In two interim final rules, both of which were issued and became effective on October 6, 2017, the Departments of Health and Human Services, Labor, and Treasury (collectively, the “Departments”) expanded the entities (and individuals) who may qualify as exempt from the contraceptive mandate under the Affordable Care Act (ACA). This new guidance is the latest in a long-line of regulatory and judicial actions taken regarding the requirement for group health plans to make contraceptive coverage available to participants with no cost-sharing.
Since the initial rulemaking on the contraceptive mandate, numerous organizations not qualifying as exempt (as defined by the Departments) have challenged the contraceptive mandate, including through protracted litigation. After a series of fits and starts, a final set of regulations attempting to “accommodate” objecting plan sponsors were issued – the most recent “accommodation” was only available to nonprofit entities and a limited set of closely held for-profit entities meeting certain conditions (which may include self-certification of eligibility).
In simple terms, the accommodation made available to “eligible organizations” (those nonprofits meeting the identified conditions) are/were not required to contract, arrange, pay, or refer a person for contraceptive services coverage. However, the objectionable contraceptive services are/were made available for women enrolled in the health plan of the organization (e.g., through the health insurance issuer or third-party administrator, as applicable), at no cost to the women or to the objecting organization.
While some organizations have been successful in asserting eligibility for an exemption, others did not qualify as exempt or were not eligible for an accommodation made available by the Departments despite their moral or religious objections to providing contraceptive coverage. Others argued that the accommodation was not an adequate remedy to overcome their objections and were, therefore, unwilling to avail themselves of that “accommodation.” The accommodation was subject to much criticism and, as recently as third quarter of 2016, additional information/comment was solicited seeking from the public concerning options for modifying the accommodation – and its protocol. The last FAQ issued on the topic indicated that a compromise (i.e., modification to the accommodation process that would still meet the goals of the policy) could not be reached.

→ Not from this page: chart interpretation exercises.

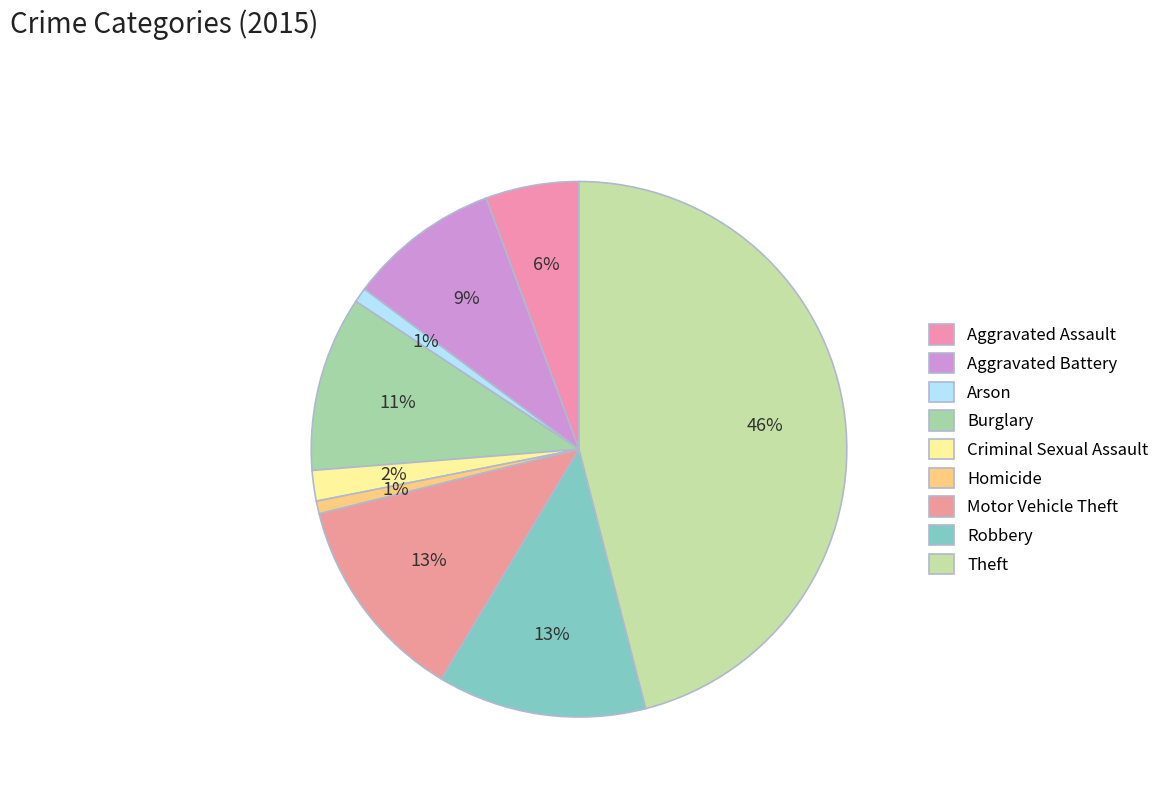

How many slices are in this pie chart?

9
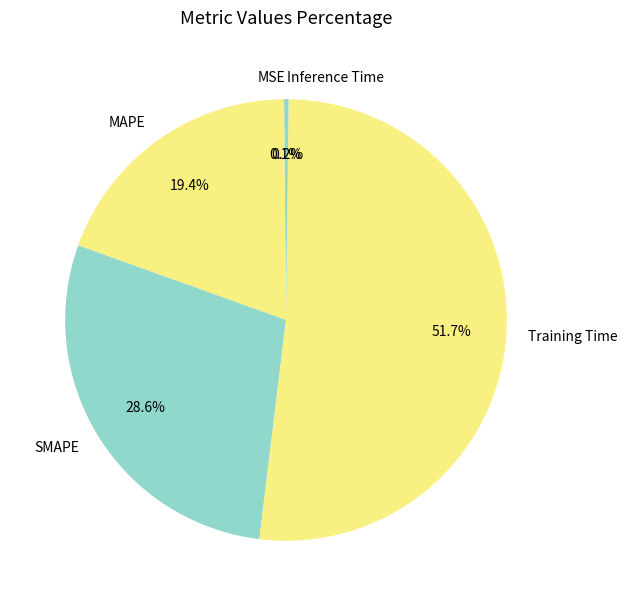

Does Training Time account for over 50% of the chart?

Yes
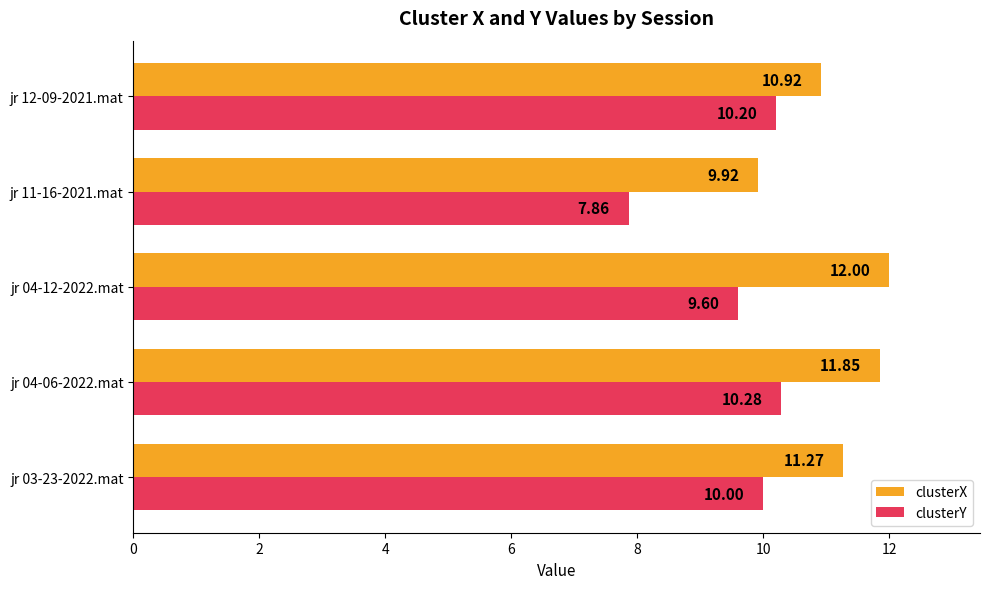

What is the difference between the second highest and minimum values in the clusterY series?

2.3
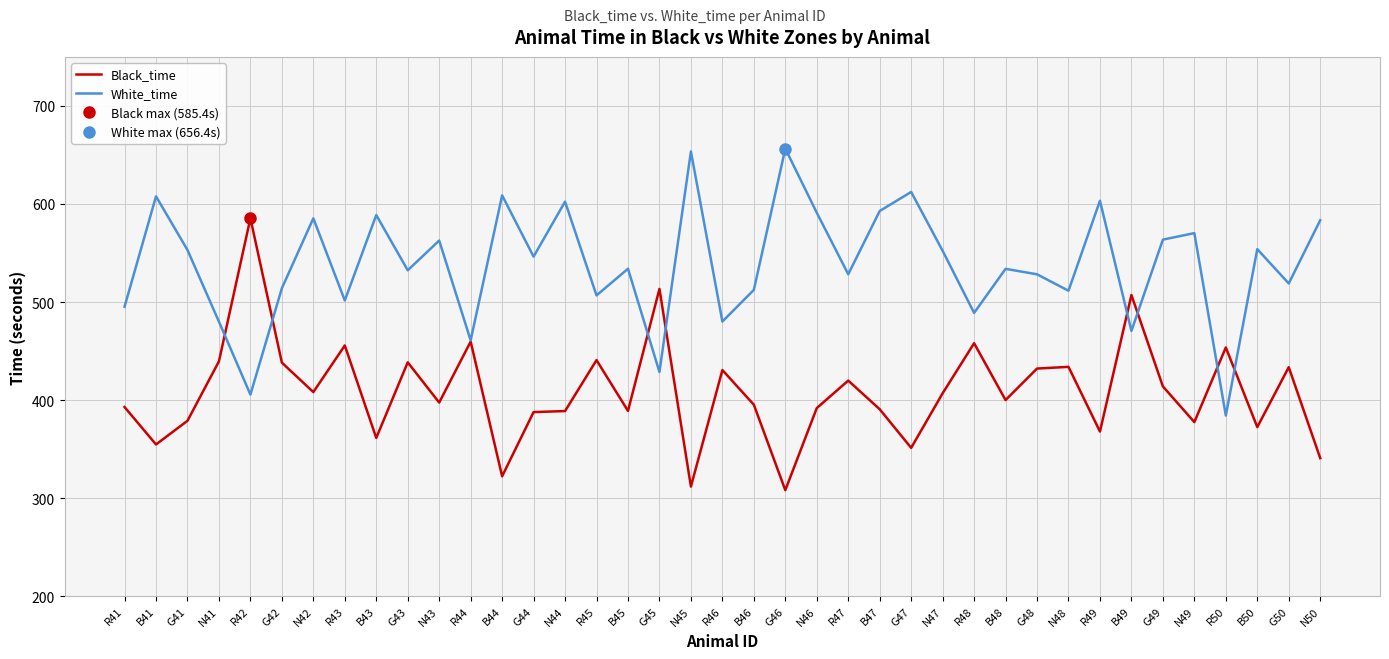

Does the chart display data point markers on the line(s)?

No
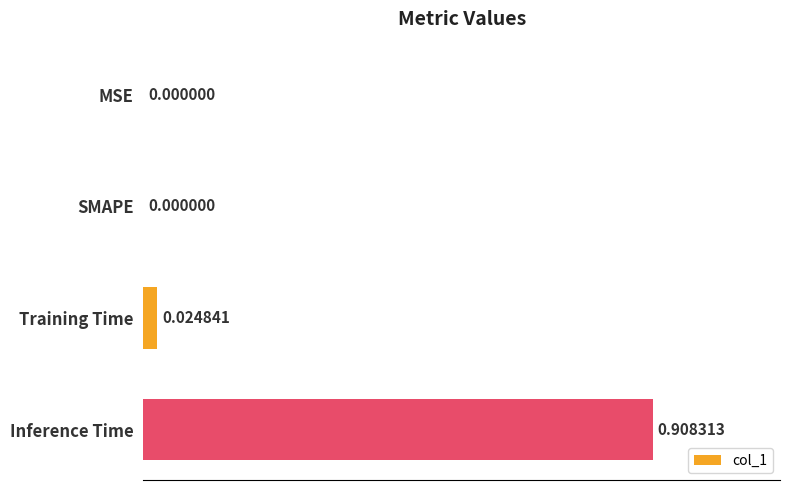

Which label corresponds to the largest value in the chart?

Inference Time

How the New Interim Final May Affect Your Organization
The new interim final rules recognize exemptions for a wider group of entities. Under the expanded religious exemption, exempt entities include those entities that object to providing some or all contraceptive coverage based on “sincerely held religious beliefs.” For purposes of the religious exemption, entities that may qualify as exempt include nonprofit organizations, institutions of higher education, closely held for-profit entities, and for-profit entities that are not closely held, which may include some publicly traded entities with religious objections to contraceptive coverage.
Similarly, under a newly created “moral exemption,” entities may now be exempt from the contraceptive mandate if they object to providing coverage for some or all contraceptives based on “sincerely held moral convictions.” The moral exemption extends to nonprofit organizations, institutions of higher education, and non-publicly traded entities. At this time, the moral exemption does not extend to publicly traded entities.
An entity exercising its authority under the regulations may object to providing all or some contraceptive items. Where an entity has religious or moral objections to covering some, but not all, contraceptive items, that entity may be exempt from covering the objected to contraceptive items, but must provide coverage for the items it does not object to covering. Further, the regulations do not require the objectionable contraceptive services be made available through the health insurance issuer or third party administrator any longer. Objecting employers are reminded that a plan document must include a comprehensive summary of benefits covered by the plan. Employers looking to exclude all or a subset of contraceptive services under the religious or moral exemption must ensure that any exclusion is clear in the plan document (and, if applicable, underlying insurance documents), and must also ensure that plan participants (and beneficiaries) receive proper notice if the exclusion results in a reduction in a covered service or benefit. Any employer seeking to revoke its current use of an accommodation must issue advance written notice of the revocation to plan participants.
Comments will be accepted on the regulations until December 5, 2017. Absent modification in the future, employers, plan sponsors, issuers, and plans meeting the religious or moral exemption may rely on these new rules. In doing so, these entities will face no penalty for omitting contraceptive coverage and do not have to comply with the previously required self-certification process.